Return each of the entries below precisely, with no pictures in the result.

+---+

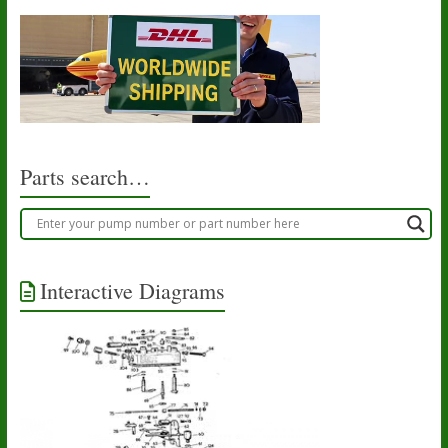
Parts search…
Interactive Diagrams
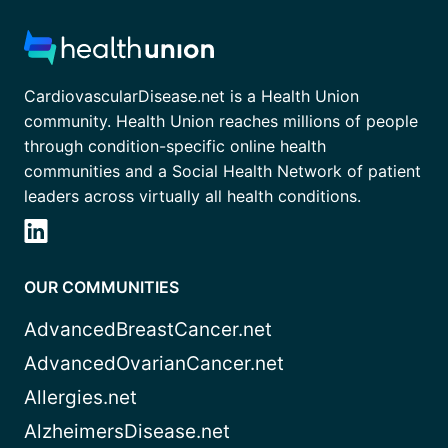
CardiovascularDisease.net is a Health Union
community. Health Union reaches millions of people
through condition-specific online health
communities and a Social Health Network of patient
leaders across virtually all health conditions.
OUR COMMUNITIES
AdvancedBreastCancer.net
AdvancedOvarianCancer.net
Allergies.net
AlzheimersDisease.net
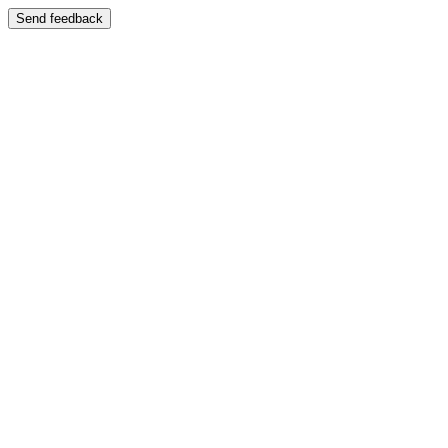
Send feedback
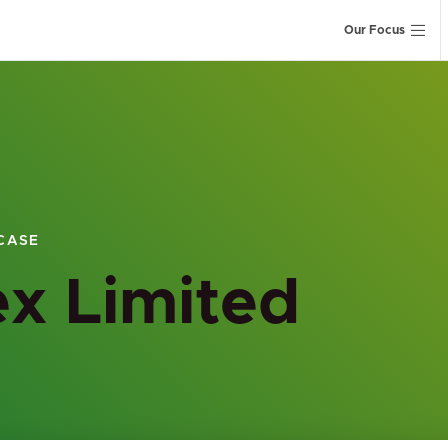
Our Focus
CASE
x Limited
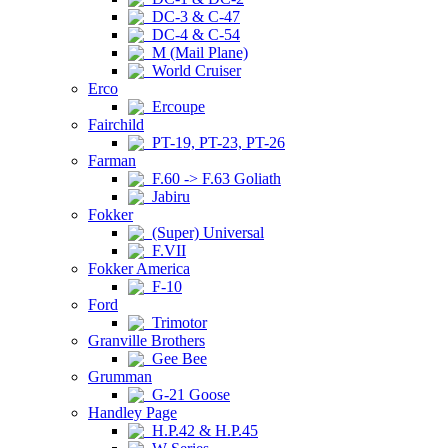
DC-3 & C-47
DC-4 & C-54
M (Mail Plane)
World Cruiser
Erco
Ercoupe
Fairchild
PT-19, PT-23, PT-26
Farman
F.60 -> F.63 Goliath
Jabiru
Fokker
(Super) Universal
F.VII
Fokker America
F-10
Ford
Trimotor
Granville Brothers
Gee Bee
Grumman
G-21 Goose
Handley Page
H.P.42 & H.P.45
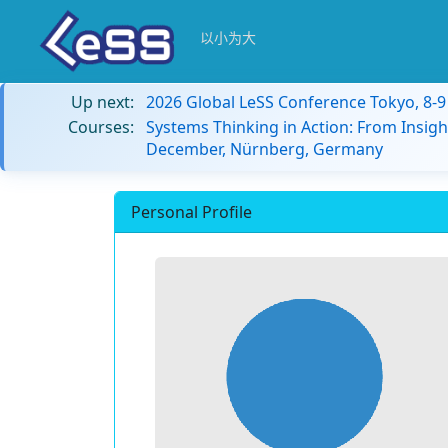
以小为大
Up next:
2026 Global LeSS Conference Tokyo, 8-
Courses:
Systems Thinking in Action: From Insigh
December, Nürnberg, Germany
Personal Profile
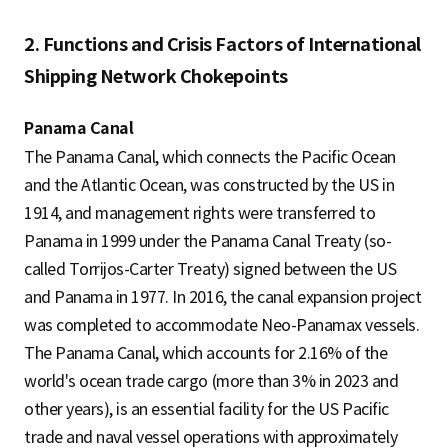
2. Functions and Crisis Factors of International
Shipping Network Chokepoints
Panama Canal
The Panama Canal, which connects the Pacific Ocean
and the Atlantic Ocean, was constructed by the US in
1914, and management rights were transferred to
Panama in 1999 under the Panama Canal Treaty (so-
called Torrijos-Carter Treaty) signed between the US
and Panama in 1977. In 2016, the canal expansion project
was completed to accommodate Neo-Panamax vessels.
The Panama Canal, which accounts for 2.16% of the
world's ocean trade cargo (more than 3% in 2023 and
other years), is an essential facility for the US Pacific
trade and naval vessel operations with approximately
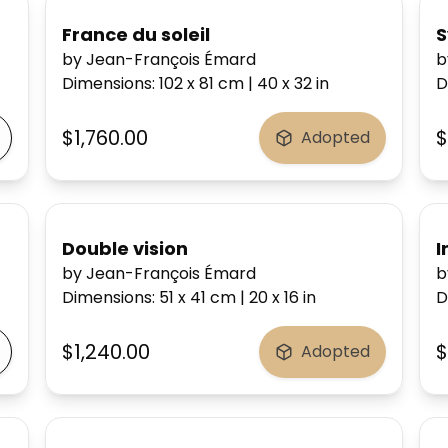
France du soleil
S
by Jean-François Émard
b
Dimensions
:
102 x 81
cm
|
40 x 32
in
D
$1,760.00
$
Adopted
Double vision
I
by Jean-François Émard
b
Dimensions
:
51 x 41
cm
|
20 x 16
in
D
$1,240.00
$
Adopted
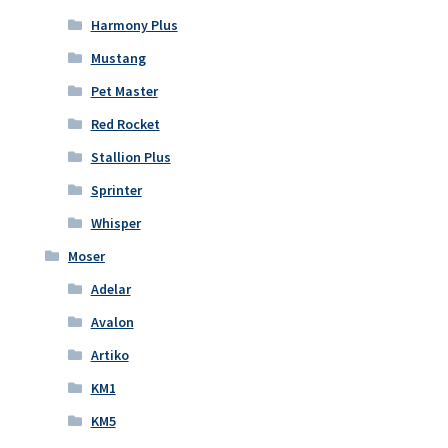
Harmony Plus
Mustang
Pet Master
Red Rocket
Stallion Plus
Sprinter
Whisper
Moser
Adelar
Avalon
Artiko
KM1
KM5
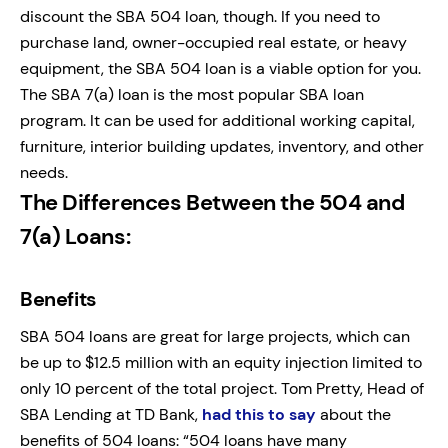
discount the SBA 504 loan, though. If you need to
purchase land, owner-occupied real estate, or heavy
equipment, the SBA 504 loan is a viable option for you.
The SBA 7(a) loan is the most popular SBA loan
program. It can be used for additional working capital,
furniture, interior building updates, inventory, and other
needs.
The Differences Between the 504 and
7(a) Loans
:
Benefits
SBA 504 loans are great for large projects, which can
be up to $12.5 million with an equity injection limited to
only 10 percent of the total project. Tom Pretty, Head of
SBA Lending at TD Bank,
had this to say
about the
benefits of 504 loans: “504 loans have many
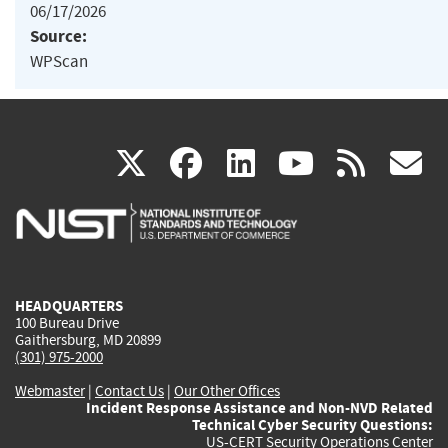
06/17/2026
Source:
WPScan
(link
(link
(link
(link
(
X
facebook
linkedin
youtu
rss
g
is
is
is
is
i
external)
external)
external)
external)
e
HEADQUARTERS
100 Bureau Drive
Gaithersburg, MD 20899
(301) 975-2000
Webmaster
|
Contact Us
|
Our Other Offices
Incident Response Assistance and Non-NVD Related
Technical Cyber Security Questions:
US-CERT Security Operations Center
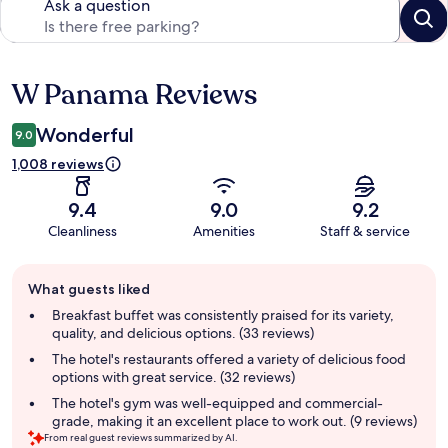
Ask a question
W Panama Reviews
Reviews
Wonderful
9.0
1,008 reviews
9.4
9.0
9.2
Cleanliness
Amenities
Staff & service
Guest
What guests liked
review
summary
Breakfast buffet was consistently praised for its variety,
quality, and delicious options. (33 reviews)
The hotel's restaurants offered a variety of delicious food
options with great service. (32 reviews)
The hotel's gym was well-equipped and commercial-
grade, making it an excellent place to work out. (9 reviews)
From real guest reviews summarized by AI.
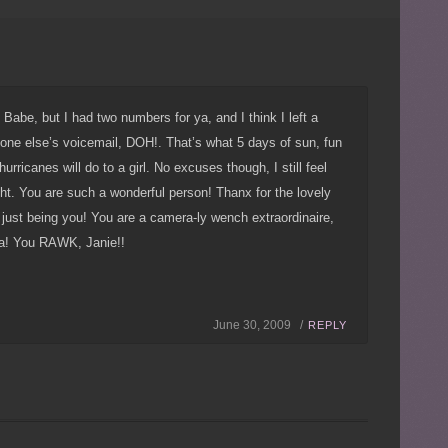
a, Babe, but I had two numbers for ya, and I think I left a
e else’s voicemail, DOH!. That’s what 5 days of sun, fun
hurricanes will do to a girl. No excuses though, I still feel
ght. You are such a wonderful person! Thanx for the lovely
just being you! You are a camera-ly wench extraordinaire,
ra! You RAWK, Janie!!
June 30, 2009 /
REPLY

+---+

**Result below**:
Parts search…
Interactive Diagrams
CardiovascularDisease.net is a Health Union
community. Health Union reaches millions of people
through condition-specific online health
communities and a Social Health Network of patient
leaders across virtually all health conditions.
OUR COMMUNITIES
AdvancedBreastCancer.net
AdvancedOvarianCancer.net
Allergies.net
AlzheimersDisease.net
Send feedback
Our Focus
CASE
x Limited
DC-3 & C-47
DC-4 & C-54
M (Mail Plane)
World Cruiser
Erco
Ercoupe
Fairchild
PT-19, PT-23, PT-26
Farman
F.60 -> F.63 Goliath
Jabiru
Fokker
(Super) Universal
F.VII
Fokker America
F-10
Ford
Trimotor
Granville Brothers
Gee Bee
Grumman
G-21 Goose
Handley Page
H.P.42 & H.P.45
以小为大
Up next:
2026 Global LeSS Conference Tokyo, 8-
Courses:
Systems Thinking in Action: From Insigh
December, Nürnberg, Germany
Personal Profile
2. Functions and Crisis Factors of International
Shipping Network Chokepoints
Panama Canal
The Panama Canal, which connects the Pacific Ocean
and the Atlantic Ocean, was constructed by the US in
1914, and management rights were transferred to
Panama in 1999 under the Panama Canal Treaty (so-
called Torrijos-Carter Treaty) signed between the US
and Panama in 1977. In 2016, the canal expansion project
was completed to accommodate Neo-Panamax vessels.
The Panama Canal, which accounts for 2.16% of the
world's ocean trade cargo (more than 3% in 2023 and
other years), is an essential facility for the US Pacific
trade and naval vessel operations with approximately
France du soleil
S
by Jean-François Émard
b
Dimensions
:
102 x 81
cm
|
40 x 32
in
D
$1,760.00
$
Adopted
Double vision
I
by Jean-François Émard
b
Dimensions
:
51 x 41
cm
|
20 x 16
in
D
$1,240.00
$
Adopted
Harmony Plus
Mustang
Pet Master
Red Rocket
Stallion Plus
Sprinter
Whisper
Moser
Adelar
Avalon
Artiko
KM1
KM5
discount the SBA 504 loan, though. If you need to
purchase land, owner-occupied real estate, or heavy
equipment, the SBA 504 loan is a viable option for you.
The SBA 7(a) loan is the most popular SBA loan
program. It can be used for additional working capital,
furniture, interior building updates, inventory, and other
needs.
The Differences Between the 504 and
7(a) Loans
:
Benefits
SBA 504 loans are great for large projects, which can
be up to $12.5 million with an equity injection limited to
only 10 percent of the total project. Tom Pretty, Head of
SBA Lending at TD Bank,
had this to say
about the
benefits of 504 loans: “504 loans have many
06/17/2026
Source:
WPScan
(link
(link
(link
(link
(
X
facebook
linkedin
youtu
rss
g
is
is
is
is
i
external)
external)
external)
external)
e
HEADQUARTERS
100 Bureau Drive
Gaithersburg, MD 20899
(301) 975-2000
Webmaster
|
Contact Us
|
Our Other Offices
Incident Response Assistance and Non-NVD Related
Technical Cyber Security Questions:
US-CERT Security Operations Center
Ask a question
W Panama Reviews
Reviews
Wonderful
9.0
1,008 reviews
9.4
9.0
9.2
Cleanliness
Amenities
Staff & service
Guest
What guests liked
review
summary
Breakfast buffet was consistently praised for its variety,
quality, and delicious options. (33 reviews)
The hotel's restaurants offered a variety of delicious food
options with great service. (32 reviews)
The hotel's gym was well-equipped and commercial-
grade, making it an excellent place to work out. (9 reviews)
From real guest reviews summarized by AI.
a, Babe, but I had two numbers for ya, and I think I left a
e else’s voicemail, DOH!. That’s what 5 days of sun, fun
hurricanes will do to a girl. No excuses though, I still feel
ght. You are such a wonderful person! Thanx for the lovely
just being you! You are a camera-ly wench extraordinaire,
ra! You RAWK, Janie!!
June 30, 2009 /
REPLY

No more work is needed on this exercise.